**Directions**
Rewrite the data below with every occurrence of "pie chart" replaced by "circle graph", keeping all other text unchanged.

**Data for review**
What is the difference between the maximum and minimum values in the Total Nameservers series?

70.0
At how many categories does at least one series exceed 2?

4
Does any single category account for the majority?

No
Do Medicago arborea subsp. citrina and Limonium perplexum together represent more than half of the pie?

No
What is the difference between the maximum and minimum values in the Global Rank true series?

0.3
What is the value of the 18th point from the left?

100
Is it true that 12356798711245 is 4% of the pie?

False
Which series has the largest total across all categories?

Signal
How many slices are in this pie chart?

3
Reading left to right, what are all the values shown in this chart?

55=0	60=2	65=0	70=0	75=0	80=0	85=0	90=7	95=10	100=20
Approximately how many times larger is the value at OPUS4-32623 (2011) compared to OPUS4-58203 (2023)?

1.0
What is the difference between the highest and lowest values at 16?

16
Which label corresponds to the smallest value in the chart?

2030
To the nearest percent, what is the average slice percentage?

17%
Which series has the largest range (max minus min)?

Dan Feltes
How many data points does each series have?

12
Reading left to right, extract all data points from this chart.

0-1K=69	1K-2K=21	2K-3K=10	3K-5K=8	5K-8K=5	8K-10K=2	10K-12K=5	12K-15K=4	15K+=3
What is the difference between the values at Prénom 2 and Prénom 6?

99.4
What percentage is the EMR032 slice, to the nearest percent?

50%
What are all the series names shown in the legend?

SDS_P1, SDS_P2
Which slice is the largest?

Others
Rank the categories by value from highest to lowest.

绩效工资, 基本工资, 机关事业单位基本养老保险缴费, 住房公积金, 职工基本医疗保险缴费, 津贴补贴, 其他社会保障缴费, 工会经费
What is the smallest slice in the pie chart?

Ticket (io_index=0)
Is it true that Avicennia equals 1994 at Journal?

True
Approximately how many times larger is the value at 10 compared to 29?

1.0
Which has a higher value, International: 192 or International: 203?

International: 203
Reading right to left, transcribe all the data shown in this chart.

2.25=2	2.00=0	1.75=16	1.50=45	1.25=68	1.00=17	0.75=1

**Solved exercise**
What is the difference between the maximum and minimum values in the Total Nameservers series?

70.0
At how many categories does at least one series exceed 2?

4
Does any single category account for the majority?

No
Do Medicago arborea subsp. citrina and Limonium perplexum together represent more than half of the pie?

No
What is the difference between the maximum and minimum values in the Global Rank true series?

0.3
What is the value of the 18th point from the left?

100
Is it true that 12356798711245 is 4% of the pie?

False
Which series has the largest total across all categories?

Signal
How many slices are in this circle graph?

3
Reading left to right, what are all the values shown in this chart?

55=0	60=2	65=0	70=0	75=0	80=0	85=0	90=7	95=10	100=20
Approximately how many times larger is the value at OPUS4-32623 (2011) compared to OPUS4-58203 (2023)?

1.0
What is the difference between the highest and lowest values at 16?

16
Which label corresponds to the smallest value in the chart?

2030
To the nearest percent, what is the average slice percentage?

17%
Which series has the largest range (max minus min)?

Dan Feltes
How many data points does each series have?

12
Reading left to right, extract all data points from this chart.

0-1K=69	1K-2K=21	2K-3K=10	3K-5K=8	5K-8K=5	8K-10K=2	10K-12K=5	12K-15K=4	15K+=3
What is the difference between the values at Prénom 2 and Prénom 6?

99.4
What percentage is the EMR032 slice, to the nearest percent?

50%
What are all the series names shown in the legend?

SDS_P1, SDS_P2
Which slice is the largest?

Others
Rank the categories by value from highest to lowest.

绩效工资, 基本工资, 机关事业单位基本养老保险缴费, 住房公积金, 职工基本医疗保险缴费, 津贴补贴, 其他社会保障缴费, 工会经费
What is the smallest slice in the circle graph?

Ticket (io_index=0)
Is it true that Avicennia equals 1994 at Journal?

True
Approximately how many times larger is the value at 10 compared to 29?

1.0
Which has a higher value, International: 192 or International: 203?

International: 203
Reading right to left, transcribe all the data shown in this chart.

2.25=2	2.00=0	1.75=16	1.50=45	1.25=68	1.00=17	0.75=1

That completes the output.